Our culture puts us in a fog with the idea that temptation is about rich foods or passing pleasures. But temptations to evil are temptations to abuse our power.
If we have made a commitment in a relationship, whether the relationship of husband and wife, lovers, or parent and child, each of us is vulnerable and each of us has power, and we have a capacity to abuse that power and betray that relationship.
If we have children, if we have subordinates on the job, if we have customers, if we are in an information booth or collect tickets, or serve on a police force or the military, we have power over other human beings and there is the possibility of abusing it. All of us therefore have the capacity of evil, and it is a temptation to abuse the power that we have.
And so we pray that we not be led into temptation.
And then we pray for deliverance from evil. If evil is associated with the abuse of power, then the bigger the concentration of power, the greater the potential for evil.
The genius of our nation's founders was that they recognized this, and created a government with checks and balances to keep anyone from getting too much power. They would have agreed with Lord Acton's statement, "power corrupts, and absolute power corrupts absolutely." Since our nation was founded, however, other centers of power and abuse have grown up. Multinational corporations have done great things, but without checks and balances on their power, they become one with the "powers and principalities of this present darkness" to which St. Paul referred. Corporations are like fire, which does tremendous good when controlled but becomes a death-dealing inferno when let loose. Philip Morris and other tobacco companies deliberately added substances to make cigarettes more addictive, and lied to the public about it. The United Methodist Church is calling for a boycott of Philip Morris' Kraft Foods operations because profits from the foods enable Philip Morris to continue its death-dealing behavior. Oil companies have been accused of the torture and deaths of native populations near their wells and pipelines in Burma, Indonesia, Nigeria and Colombia. And last week labor organizations filed suit against the Coca-Cola Corporation, accusing the local bottler in Colombia with organizing death squads.

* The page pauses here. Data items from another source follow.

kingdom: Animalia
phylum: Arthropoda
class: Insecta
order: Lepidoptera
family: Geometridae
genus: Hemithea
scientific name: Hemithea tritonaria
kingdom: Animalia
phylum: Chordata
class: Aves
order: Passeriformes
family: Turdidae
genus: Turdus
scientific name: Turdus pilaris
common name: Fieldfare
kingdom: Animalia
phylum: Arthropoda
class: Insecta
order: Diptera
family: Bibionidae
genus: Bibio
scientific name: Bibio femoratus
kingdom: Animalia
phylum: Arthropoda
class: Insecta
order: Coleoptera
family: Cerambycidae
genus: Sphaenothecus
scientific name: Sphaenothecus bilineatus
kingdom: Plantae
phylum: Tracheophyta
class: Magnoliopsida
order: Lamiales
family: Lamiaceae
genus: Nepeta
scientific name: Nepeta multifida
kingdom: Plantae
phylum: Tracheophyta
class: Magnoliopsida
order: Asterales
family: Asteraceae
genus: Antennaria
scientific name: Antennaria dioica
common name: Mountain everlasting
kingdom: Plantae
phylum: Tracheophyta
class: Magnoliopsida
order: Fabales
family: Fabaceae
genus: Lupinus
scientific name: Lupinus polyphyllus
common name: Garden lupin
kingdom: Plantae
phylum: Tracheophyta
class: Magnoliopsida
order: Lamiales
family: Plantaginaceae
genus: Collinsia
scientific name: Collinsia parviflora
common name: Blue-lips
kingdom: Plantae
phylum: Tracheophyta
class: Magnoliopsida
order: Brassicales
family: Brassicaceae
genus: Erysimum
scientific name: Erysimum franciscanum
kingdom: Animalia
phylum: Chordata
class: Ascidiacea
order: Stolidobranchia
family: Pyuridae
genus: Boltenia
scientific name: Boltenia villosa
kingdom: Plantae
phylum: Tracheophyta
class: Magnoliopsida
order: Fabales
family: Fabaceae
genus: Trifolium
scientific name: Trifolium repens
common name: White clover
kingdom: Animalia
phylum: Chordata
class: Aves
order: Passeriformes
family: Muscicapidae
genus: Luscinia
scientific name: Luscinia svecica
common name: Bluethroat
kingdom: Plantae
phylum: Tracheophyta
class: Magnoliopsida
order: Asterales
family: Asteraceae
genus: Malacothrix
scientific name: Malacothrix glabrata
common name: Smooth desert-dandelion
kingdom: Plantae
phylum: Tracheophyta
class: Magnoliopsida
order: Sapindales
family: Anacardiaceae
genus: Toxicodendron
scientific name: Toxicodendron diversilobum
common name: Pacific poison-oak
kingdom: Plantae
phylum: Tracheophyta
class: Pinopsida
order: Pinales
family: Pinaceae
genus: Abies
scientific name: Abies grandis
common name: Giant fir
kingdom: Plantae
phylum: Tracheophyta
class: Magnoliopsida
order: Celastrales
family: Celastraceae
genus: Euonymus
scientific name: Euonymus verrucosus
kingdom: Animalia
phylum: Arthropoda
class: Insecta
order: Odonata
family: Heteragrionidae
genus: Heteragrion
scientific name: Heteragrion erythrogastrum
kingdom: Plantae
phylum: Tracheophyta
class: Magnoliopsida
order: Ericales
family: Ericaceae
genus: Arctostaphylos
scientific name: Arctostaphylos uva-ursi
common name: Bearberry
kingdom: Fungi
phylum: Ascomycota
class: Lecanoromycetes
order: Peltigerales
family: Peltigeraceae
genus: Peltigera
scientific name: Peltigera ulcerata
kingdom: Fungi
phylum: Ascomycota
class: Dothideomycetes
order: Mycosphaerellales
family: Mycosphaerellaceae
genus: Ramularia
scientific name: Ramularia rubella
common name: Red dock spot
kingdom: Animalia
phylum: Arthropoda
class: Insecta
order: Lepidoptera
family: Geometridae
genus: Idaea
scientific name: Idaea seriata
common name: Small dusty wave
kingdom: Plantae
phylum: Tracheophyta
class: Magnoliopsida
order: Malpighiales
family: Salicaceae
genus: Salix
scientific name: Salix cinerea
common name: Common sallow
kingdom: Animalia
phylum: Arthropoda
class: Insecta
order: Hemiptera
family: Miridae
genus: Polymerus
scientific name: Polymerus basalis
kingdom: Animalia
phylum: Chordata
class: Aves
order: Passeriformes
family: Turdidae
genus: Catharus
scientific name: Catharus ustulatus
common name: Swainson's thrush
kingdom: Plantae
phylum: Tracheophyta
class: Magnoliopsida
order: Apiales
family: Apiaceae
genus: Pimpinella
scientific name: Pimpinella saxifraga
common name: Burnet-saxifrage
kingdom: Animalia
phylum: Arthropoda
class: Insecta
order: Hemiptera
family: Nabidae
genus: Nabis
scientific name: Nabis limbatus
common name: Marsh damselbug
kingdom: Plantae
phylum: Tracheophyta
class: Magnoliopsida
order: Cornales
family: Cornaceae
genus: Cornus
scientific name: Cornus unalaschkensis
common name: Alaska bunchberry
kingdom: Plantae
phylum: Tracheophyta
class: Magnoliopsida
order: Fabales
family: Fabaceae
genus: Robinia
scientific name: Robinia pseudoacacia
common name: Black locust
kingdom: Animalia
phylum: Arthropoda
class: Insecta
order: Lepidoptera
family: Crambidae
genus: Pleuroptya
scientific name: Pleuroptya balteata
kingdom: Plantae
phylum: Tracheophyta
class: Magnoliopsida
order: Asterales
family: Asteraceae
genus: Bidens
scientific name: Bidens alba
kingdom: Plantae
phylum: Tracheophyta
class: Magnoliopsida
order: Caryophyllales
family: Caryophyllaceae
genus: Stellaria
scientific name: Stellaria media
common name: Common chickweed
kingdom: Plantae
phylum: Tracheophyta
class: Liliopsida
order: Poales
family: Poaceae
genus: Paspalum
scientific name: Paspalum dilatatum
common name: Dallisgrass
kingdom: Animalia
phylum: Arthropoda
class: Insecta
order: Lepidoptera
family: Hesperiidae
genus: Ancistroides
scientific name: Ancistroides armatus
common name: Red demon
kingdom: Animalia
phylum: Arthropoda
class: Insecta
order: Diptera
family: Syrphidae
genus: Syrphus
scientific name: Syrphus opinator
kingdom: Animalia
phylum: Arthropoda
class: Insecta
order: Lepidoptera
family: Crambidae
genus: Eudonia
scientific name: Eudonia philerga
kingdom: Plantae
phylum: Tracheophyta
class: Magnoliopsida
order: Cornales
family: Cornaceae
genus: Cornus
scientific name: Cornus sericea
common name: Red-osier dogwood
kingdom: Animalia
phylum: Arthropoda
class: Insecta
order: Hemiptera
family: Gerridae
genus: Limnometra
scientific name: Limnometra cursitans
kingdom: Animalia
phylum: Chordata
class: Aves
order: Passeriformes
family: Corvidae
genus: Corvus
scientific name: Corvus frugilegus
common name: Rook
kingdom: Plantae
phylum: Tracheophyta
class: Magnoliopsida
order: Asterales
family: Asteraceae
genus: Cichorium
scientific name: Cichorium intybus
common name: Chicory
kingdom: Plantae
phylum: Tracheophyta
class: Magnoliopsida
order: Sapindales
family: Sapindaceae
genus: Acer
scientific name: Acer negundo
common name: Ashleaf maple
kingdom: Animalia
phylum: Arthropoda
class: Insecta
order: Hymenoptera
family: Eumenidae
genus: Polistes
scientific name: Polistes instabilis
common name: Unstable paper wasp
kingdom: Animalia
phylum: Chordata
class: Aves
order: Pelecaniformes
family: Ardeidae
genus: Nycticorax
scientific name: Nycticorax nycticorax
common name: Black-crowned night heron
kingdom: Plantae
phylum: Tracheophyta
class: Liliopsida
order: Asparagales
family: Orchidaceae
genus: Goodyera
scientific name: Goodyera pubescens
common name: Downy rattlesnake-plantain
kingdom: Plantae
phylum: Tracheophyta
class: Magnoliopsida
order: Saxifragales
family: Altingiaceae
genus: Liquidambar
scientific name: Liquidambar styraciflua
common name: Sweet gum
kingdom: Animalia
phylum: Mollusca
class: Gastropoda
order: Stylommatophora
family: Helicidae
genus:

Why do we have to hear about such things in church, where we have come to renew our relationship with Jesus Christ? Because Jesus asked us to pray for deliverance from evil, and we need to understand evil and how it works.
This is serious business. It is a matter of life and death. It is not just world affairs, but lives and souls and eternity. Evil has the capacity of stopping the kingdom of God in its tracks. And so we pray that we may be delivered from it.
We say the Lord's Prayer every church service. We say it by rote. We say it from memory. It has the treasured sound of familiarity. But it's the opposite of a meaningless prayer; its concerns are soul sized. When we pray this prayer, we put ourselves in community, a community of others who care that God's will be done on earth as it is in heaven. We ask God for the very most important things - not the nice to haves, but the essentials: bread to nourish our bodies, forgiveness to make our relationships whole, and, above all else, God's presence to strengthen us against temptation and evil.
But shall we end on the word "evil"? Protestants say no. We are uncomfortable ending the Lord's Prayer with "deliver us from evil." It's abrupt and it's depressing and it's incomplete. And so we add the ancient ending that puts it all in context. In the end, God is in charge and that will never change. "For thine is the kingdom, and the power, and the glory; for ever and ever. Amen."